Trend 5: Sales enablement needs a seat at the marketers’ table
A staggering 61 percent of enterprise buyers say the sales people they work with add no value to the buying process, as reported by research from Forrester’s sales enablement group. Now more than ever, sales reps need to rely on the right content, sent at the right time, to support their sales conversations. Low value sales reps aren’t going to be invited back in second calls. They’ll fail to gain trust and learn the pain points. And they won’t lock in the sale.
But one in every three sales reps say they struggle daily to find the right collateral to close a deal, according to a study from Brainshark. They’re weeding through hundreds (sometimes thousands) of posts to find something, anything, applicable. And when they finally find a piece, they lack the confidence to know it really is the right material for their particular situation.
We need to invite sales to the marketer’s lunch table and together craft stronger enablement to have cohesive messaging and positioning through sales, your business development team and through customer success. Every department needs to be on the same page and marketing needs to lead the charge.
Using corporate email for content marketing and distribution
Email has died a million deaths. It’s the internet’s read-headed stepchild, neglected and taken for granted. And yet, it’s still an integral part of how we communicate. Last year, more than 215.3 billion emails were exchanged each day. And research predicts we’ll be exchanging 257.7 billion emails a day by 2020.

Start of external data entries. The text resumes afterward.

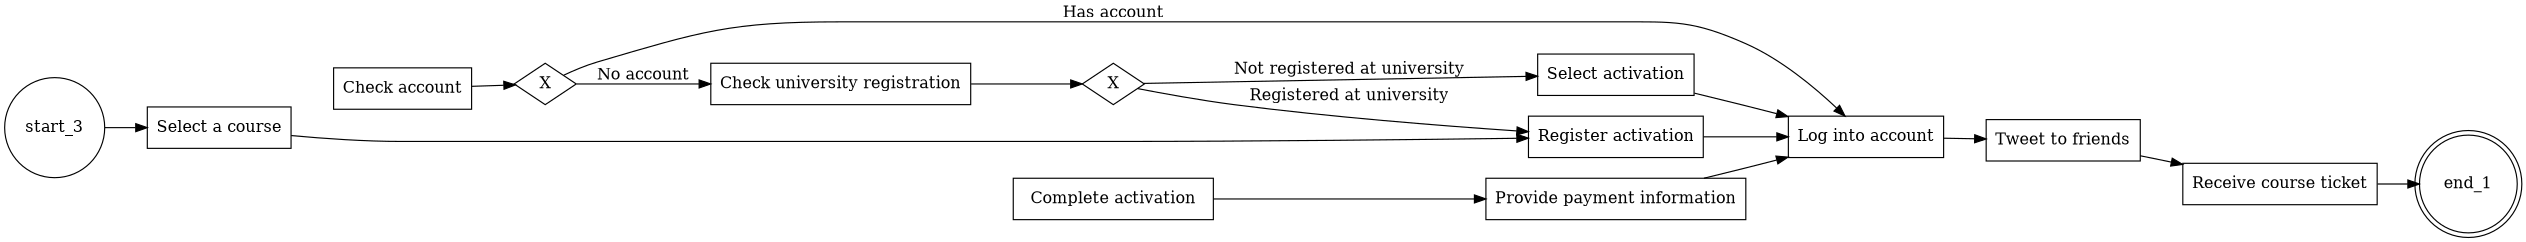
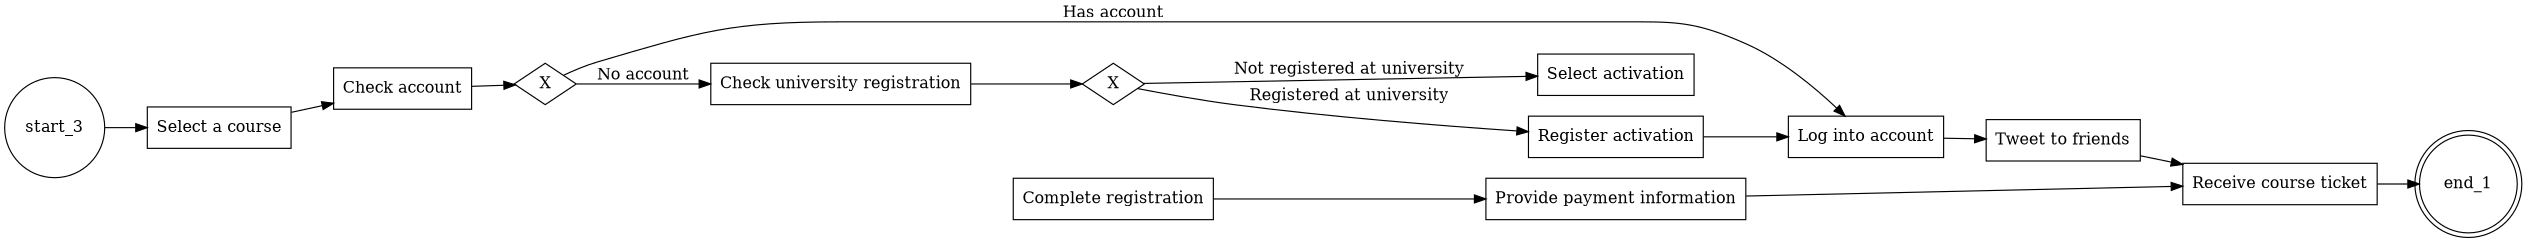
  digraph {
    fontname="DejaVu Serif"
    rankdir=LR
    node [fontname="DejaVu Serif" shape=rectangle]
    edge [fontname="DejaVu Serif"]
    n1 [label=start_3 shape=circle]
    "Select a course"
    "Check account"
    end_1 [shape=doublecircle]
    n5 [label=X shape=diamond]
    "Check university registration"
    "Log into account"
    n8 [label=X shape=diamond]
    n9 [label="Register activation"]
    n10 [label="Select activation"]
    "Tweet to friends"
    "Receive course ticket"
-   "Complete registration" [label="Complete activation"]
+   "Complete registration"
    "Provide payment information"
    n1 -> "Select a course"
-   "Select a course" -> n9
+   "Select a course" -> "Check account"
    "Check account" -> n5
    n5 -> "Check university registration" [label="No account"]
    n5 -> "Log into account" [label="Has account"]
    "Check university registration" -> n8
    "Log into account" -> "Tweet to friends"
    n8 -> n9 [label="Registered at university"]
    n8 -> n10 [label="Not registered at university"]
    n9 -> "Log into account"
-   n10 -> "Log into account"
    "Tweet to friends" -> "Receive course ticket"
    "Receive course ticket" -> end_1
    "Complete registration" -> "Provide payment information"
-   "Provide payment information" -> "Log into account"
+   "Provide payment information" -> "Receive course ticket"
  }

Nearly three-quarters of adults say they prefer to communicate with companies via email, while 91 percent say they enjoy the promotional emails from companies they do business with. In the B2B space, 73 percent of companies agree email marketing is a core piece of their marketing strategy. And about a fourth of them rate email as their top channel in terms of ROI.
Not to mention, most business professionals in the U.S. spend around 6.3 hours a day in their email, according to The Huffington Post, based on research from Adobe Systems Inc. That’s about 31.5 hours a week or 1638 hours a year. Collectively, workers spend about 4.2 trillion (trillion!) hours in email each year, summed from statistics culled through the U.S. Bureau of Labor, McKinsey Global Institute and The Radicati Group, Inc. That’s an impressive number of hours spent shuffling a depressing amount of email.
There are no other channels that are as effective and efficient as email.
But are we using it well or only well enough for content marketing and distribution? Sure, you shoot out your latest or greatest content through a campaign or newsletter once a week, but is that really enough? Can’t we do better?
Employee email lets you distribute content to your coworkers for education and enablement. And it allows you to pass it on to your network of customers, prospects and leads.